Coloured diamonds from the Argyle mine in Australia

Colored diamonds from the Argyle Diamond Mine in Western Australia

Murray Rayner

Western Australia’s pink diamonds had been delivered to the floor from deep underground round 1.3 billion years in the past when the previous supercontinent Nuna broke up.

Pink diamonds are extraordinarily uncommon and prized. Greater than 90 per cent of these discovered to this point have come from the Argyle Diamond Mine within the Kimberley area of Western Australia.

Like different diamonds, Argyle pink diamonds initially shaped no less than 150 kilometres underground throughout Earth‘s historic previous and began out colourless.

Then, round 1.85 billion years in the past, they’re believed to have turned pink when two former continents – which now type northern and western sections of Australia – smashed collectively to change into a part of a supercontinent known as Nuna that after included 90 per cent of Earth’s land mass.

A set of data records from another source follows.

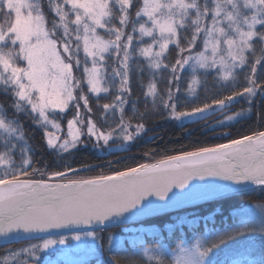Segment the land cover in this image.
<instances>
[{
  "label": "snow or ice",
  "instance_id": "obj_1",
  "mask_svg": "<svg viewBox=\"0 0 264 264\" xmlns=\"http://www.w3.org/2000/svg\"><path fill=\"white\" fill-rule=\"evenodd\" d=\"M164 72L169 75L161 93L157 80ZM145 73V104L182 124L223 111L236 97L264 98V0H0V93L10 100L7 107L0 104V264H45L41 252L69 242L51 238L52 230L97 242V231L82 226L118 227L186 201L225 198L253 186L264 191V130L92 176L70 166L50 173L32 166L35 132L58 155L89 143L126 151L142 138L148 129L126 119V108L140 121L150 114L140 113L139 98H133V84ZM209 78L231 94L187 106L181 83L195 101ZM241 78L244 86L237 90ZM240 115L217 124L228 127ZM206 179V185L192 183ZM259 207L258 225L242 219L192 247L177 245L171 259L159 246L144 255L150 264H264V246L258 260L219 255L229 244L264 237V205ZM35 234L47 238L11 247ZM127 264L141 261L130 257Z\"/></svg>",
  "mask_w": 264,
  "mask_h": 264
},
{
  "label": "trees",
  "instance_id": "obj_2",
  "mask_svg": "<svg viewBox=\"0 0 264 264\" xmlns=\"http://www.w3.org/2000/svg\"><path fill=\"white\" fill-rule=\"evenodd\" d=\"M259 74L260 69L258 68L257 75L259 76ZM77 75L79 76L80 73L77 72ZM168 75L167 72H164L163 78L157 80V86L161 93L165 90L164 80ZM148 81L149 77L145 73L142 82L133 84V98H139L136 108L140 113H145L147 109L150 114L146 119L140 121L137 116H133L130 107H128L126 108V117L134 123L143 122L149 129L134 144L126 145V151L110 149L107 152L99 153L90 147L81 146L78 150L58 155L55 152L50 153L41 140V133L35 132L34 139L31 141L35 149L32 166L49 173L65 170L70 166L81 169L79 172L81 176H92L100 174L101 171L110 173L115 169L122 170L136 166L141 162H152L165 155L192 151L201 146L226 143L230 138H239L254 131L264 130V98L259 94L251 101H246L244 97H236L223 111L217 110L215 114L206 119H197L196 123L184 122L182 124V122L170 119L165 110L157 107L155 111H152L151 103L145 104L142 88L146 87ZM243 86L244 80L241 78L236 86L237 90H242ZM181 94L187 106L191 107L204 102L206 98L211 99L214 95H229L231 91L219 87L212 78H209L206 89L199 93L198 100L193 101L192 97L184 92L183 83H181ZM105 102L109 101H101V103ZM9 103V98L0 93V104L7 107ZM157 103L159 105V101ZM242 110H247L249 113L230 121V126L222 127L217 124V121L223 120L226 116H234ZM93 112L99 124L100 113L94 102ZM162 112L164 114H161ZM84 165H88L90 168L83 169ZM260 205H264V191L256 187L230 193L225 198L218 197L189 207L142 218L118 227L104 228L98 230L103 234V254L76 264H97V261L99 264H113L114 260H119L120 264H127L130 257L138 259L141 264H150L144 252L146 249L154 250L158 246L164 250L166 257L171 259L177 251V245H191L198 239L206 240L210 233L227 230L242 219L258 225L261 219ZM252 206L257 207L253 209L258 210L247 209L243 211L245 215L236 213L238 209L242 210ZM139 226L147 227L149 231L142 233L138 238L130 237L129 235H136L138 231L140 232ZM111 232L122 234L123 241L111 248L110 251V243L106 235ZM40 238L14 242L11 247L18 249L30 242H38ZM249 240L250 243L229 244L219 253L220 257L234 261L258 260L261 247L264 246V237L257 233ZM3 247L4 244L0 245V249ZM245 248L246 251H243ZM237 249L241 250L239 254H237Z\"/></svg>",
  "mask_w": 264,
  "mask_h": 264
},
{
  "label": "rangeland",
  "instance_id": "obj_3",
  "mask_svg": "<svg viewBox=\"0 0 264 264\" xmlns=\"http://www.w3.org/2000/svg\"><path fill=\"white\" fill-rule=\"evenodd\" d=\"M234 100H235V98H234ZM238 113L241 114L240 115V117H241V116L247 115L249 113V111L242 110V111H240ZM93 118L96 119V116L94 115ZM126 119H129V118L126 117ZM178 122H181V121H178ZM62 123L66 124V120L62 121ZM97 123H98V121H97ZM132 123L135 126L136 123H134V122H132ZM146 128L149 129L148 126H146ZM135 142H133L132 144H134ZM116 143L119 144L120 142L116 141ZM132 144H130V145H132ZM114 146L115 145H113L112 147H96V148H94V147L91 146V143H89L88 147L96 150L99 153H104V152L109 151ZM19 161H20V157L17 156L16 157V163L18 164ZM253 208H257V207L252 206V207H246V208H244L242 210L238 209V210H236L237 211L236 213H238L240 215H245V213L243 211H245L247 209H253ZM253 210L257 211L258 209H253ZM147 229H148L147 227H142L141 226L139 228L140 232L138 231V233L136 235H129V236L130 237L133 236L135 238H138V237L141 236L142 233H144L146 231H149ZM97 233L101 237V239L99 241H97V242H93L91 238L82 239L81 241H76V240L71 239V237L74 236L76 233L69 234V235H62V236L69 237V242L68 243H66L64 245H57L56 247H54L53 249L48 250L47 252H41L39 255L44 260L45 264H76V263L82 262L84 260H88L90 258H93V257H96V256H100V255L103 254V247H102V249L97 248L96 244H101L103 246V239H102L103 234L100 231H97ZM62 236L51 237V238L59 239ZM106 236H107V238L109 236L113 237L112 242L109 245V249L110 248H114L115 246L119 245L123 241L122 234H120V233L111 232V233H109ZM194 245H195V243H193L191 245L183 244L184 247H192ZM176 253H177V251L174 253V255ZM22 258L23 259H28L27 256H24Z\"/></svg>",
  "mask_w": 264,
  "mask_h": 264
},
{
  "label": "water",
  "instance_id": "obj_4",
  "mask_svg": "<svg viewBox=\"0 0 264 264\" xmlns=\"http://www.w3.org/2000/svg\"><path fill=\"white\" fill-rule=\"evenodd\" d=\"M112 150L113 151H120L121 149H118L117 147H113ZM208 179H210V178H208ZM208 179H206L204 181L197 180V181H193L192 183L193 184H198V185H206L208 183ZM221 183H229V182H221ZM254 187L255 186H253L252 188H254ZM247 189H250V188H247ZM242 190H245V189H242ZM174 191L179 192V191H182V190L174 189ZM215 198H218V197H209L207 199H197V200H193V201H186V202L178 204L177 206L169 207V208L164 209L162 211H156V212H153V213H151L149 215L136 216L134 218H131V219L125 221L123 224H127V223H130V222L138 220V219H142V218H146V217H150V216H154V215H159V214H162V213L170 212V211L177 210V209H180V208L188 207V206H191V205L199 204V203H202V202L210 201V200H213ZM150 199L156 200L157 198L156 197H151ZM160 203H163V202H160ZM82 227H83V229L85 231L101 229V228H91L90 226H82ZM107 227H110V226H107ZM104 228H106V227H104ZM78 230L79 229H77V231ZM74 232H76V231H72V230H68V229L52 230L51 236L63 235V234L74 233ZM43 236H47V234L25 235V236H22L19 239H16L14 242L25 240V239H29V238H33V237H43ZM2 244H3V238H0V245H2Z\"/></svg>",
  "mask_w": 264,
  "mask_h": 264
}]
</instances>
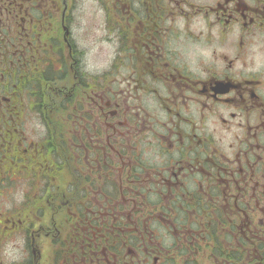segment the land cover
Instances as JSON below:
<instances>
[{"label":"flooded vegetation","instance_id":"af4514ba","mask_svg":"<svg viewBox=\"0 0 264 264\" xmlns=\"http://www.w3.org/2000/svg\"><path fill=\"white\" fill-rule=\"evenodd\" d=\"M0 264H264V0H0Z\"/></svg>","mask_w":264,"mask_h":264}]
</instances>
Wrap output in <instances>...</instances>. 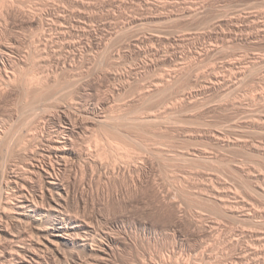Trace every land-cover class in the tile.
Here are the masks:
<instances>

The collision deformed the crystal buildings of diamonds caught within the center and prompted them to replicate mild otherwise, changing into pink, says Hugo Olierook at Curtin College in Western Australia.

To learn how and when the pink diamonds later got here to the floor, Olierook and his colleagues analysed samples of diamond-containing rock from the Argyle Diamond Mine.

They decided that the diamonds settled on the floor between 1.31 and 1.25 billion years in the past by courting the encompassing rock utilizing radiometric strategies. This coincides with when Nuna began to interrupt into smaller continents, suggesting the 2 are linked, says Olierook.

The northern and western sections of Australia held collectively at the moment, however they had been stretched aside sufficient for diamond-containing magma to properly up between the previous continents. “It’s like if you happen to had been to yank a sutured pores and skin wound open, the stitches might maintain, however a bit little bit of blood may trickle out,” says Olierook.

Up to now, most diamonds have been discovered in the course of historic continents, the place they’ve shaped on the base of the thick crust and later been shot up by volcanic exercise. Nevertheless, the bizarre placement of the Argyle deposit suggests there could also be extra riches to be found on the edges of historic continents, says Olierook, which have historically been ignored.

The Argyle Diamond Mine closed in 2020 in any case its pink and different diamonds had been extracted over a 37-year interval, which means the search is now on for brand new deposits.